- **RECORD EXTRACTS**
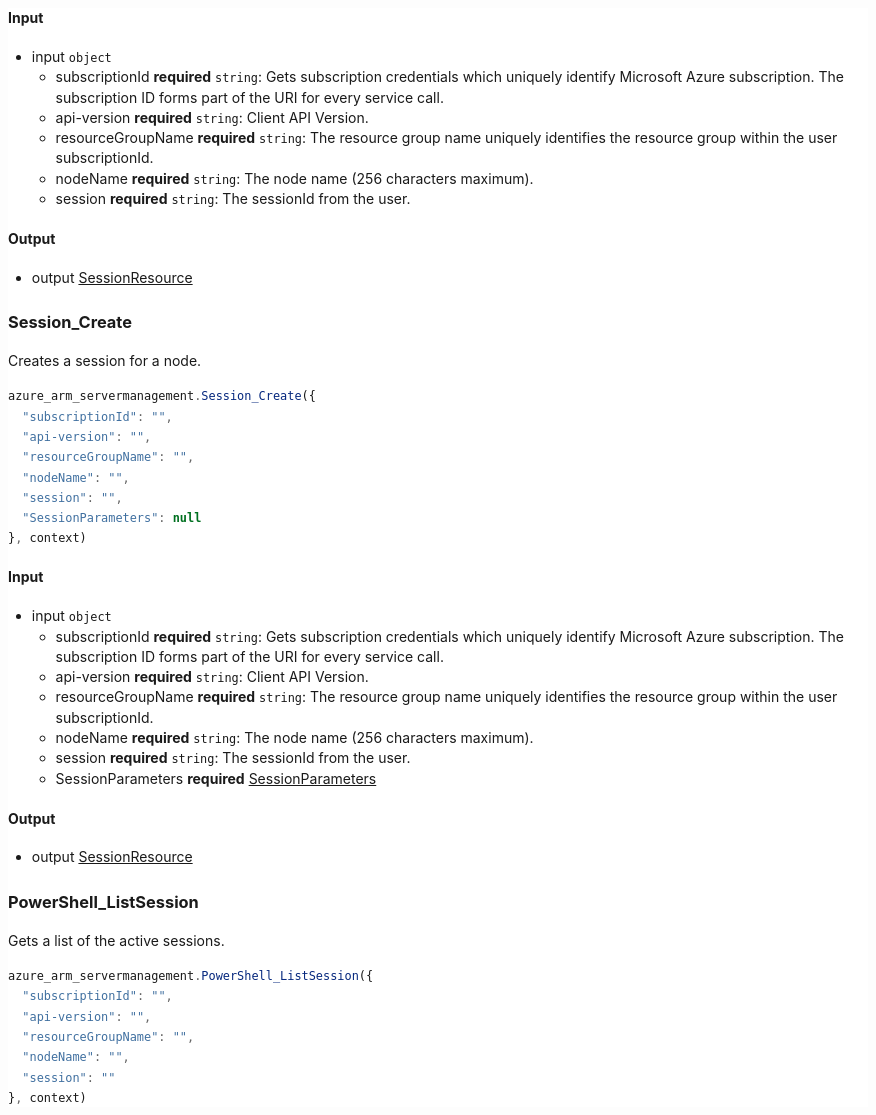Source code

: #### Input
* input `object`
  * subscriptionId **required** `string`: Gets subscription credentials which uniquely identify Microsoft Azure subscription. The subscription ID forms part of the URI for every service call.
  * api-version **required** `string`: Client API Version.
  * resourceGroupName **required** `string`: The resource group name uniquely identifies the resource group within the user subscriptionId.
  * nodeName **required** `string`: The node name (256 characters maximum).
  * session **required** `string`: The sessionId from the user.

#### Output
* output [SessionResource](#sessionresource)

### Session_Create
Creates a session for a node.


```js
azure_arm_servermanagement.Session_Create({
  "subscriptionId": "",
  "api-version": "",
  "resourceGroupName": "",
  "nodeName": "",
  "session": "",
  "SessionParameters": null
}, context)
```

#### Input
* input `object`
  * subscriptionId **required** `string`: Gets subscription credentials which uniquely identify Microsoft Azure subscription. The subscription ID forms part of the URI for every service call.
  * api-version **required** `string`: Client API Version.
  * resourceGroupName **required** `string`: The resource group name uniquely identifies the resource group within the user subscriptionId.
  * nodeName **required** `string`: The node name (256 characters maximum).
  * session **required** `string`: The sessionId from the user.
  * SessionParameters **required** [SessionParameters](#sessionparameters)

#### Output
* output [SessionResource](#sessionresource)

### PowerShell_ListSession
Gets a list of the active sessions.


```js
azure_arm_servermanagement.PowerShell_ListSession({
  "subscriptionId": "",
  "api-version": "",
  "resourceGroupName": "",
  "nodeName": "",
  "session": ""
}, context)
```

- **WHAT YOU ARE ASKED TO DO**
Please reproduce every record exactly, leaving the pictures out.

- **FINISHED TASK**
Source code

: #### Input
* input `object`
  * subscriptionId **required** `string`: Gets subscription credentials which uniquely identify Microsoft Azure subscription. The subscription ID forms part of the URI for every service call.
  * api-version **required** `string`: Client API Version.
  * resourceGroupName **required** `string`: The resource group name uniquely identifies the resource group within the user subscriptionId.
  * nodeName **required** `string`: The node name (256 characters maximum).
  * session **required** `string`: The sessionId from the user.

#### Output
* output [SessionResource](#sessionresource)

### Session_Create
Creates a session for a node.


```js
azure_arm_servermanagement.Session_Create({
  "subscriptionId": "",
  "api-version": "",
  "resourceGroupName": "",
  "nodeName": "",
  "session": "",
  "SessionParameters": null
}, context)
```

#### Input
* input `object`
  * subscriptionId **required** `string`: Gets subscription credentials which uniquely identify Microsoft Azure subscription. The subscription ID forms part of the URI for every service call.
  * api-version **required** `string`: Client API Version.
  * resourceGroupName **required** `string`: The resource group name uniquely identifies the resource group within the user subscriptionId.
  * nodeName **required** `string`: The node name (256 characters maximum).
  * session **required** `string`: The sessionId from the user.
  * SessionParameters **required** [SessionParameters](#sessionparameters)

#### Output
* output [SessionResource](#sessionresource)

### PowerShell_ListSession
Gets a list of the active sessions.


```js
azure_arm_servermanagement.PowerShell_ListSession({
  "subscriptionId": "",
  "api-version": "",
  "resourceGroupName": "",
  "nodeName": "",
  "session": ""
}, context)
```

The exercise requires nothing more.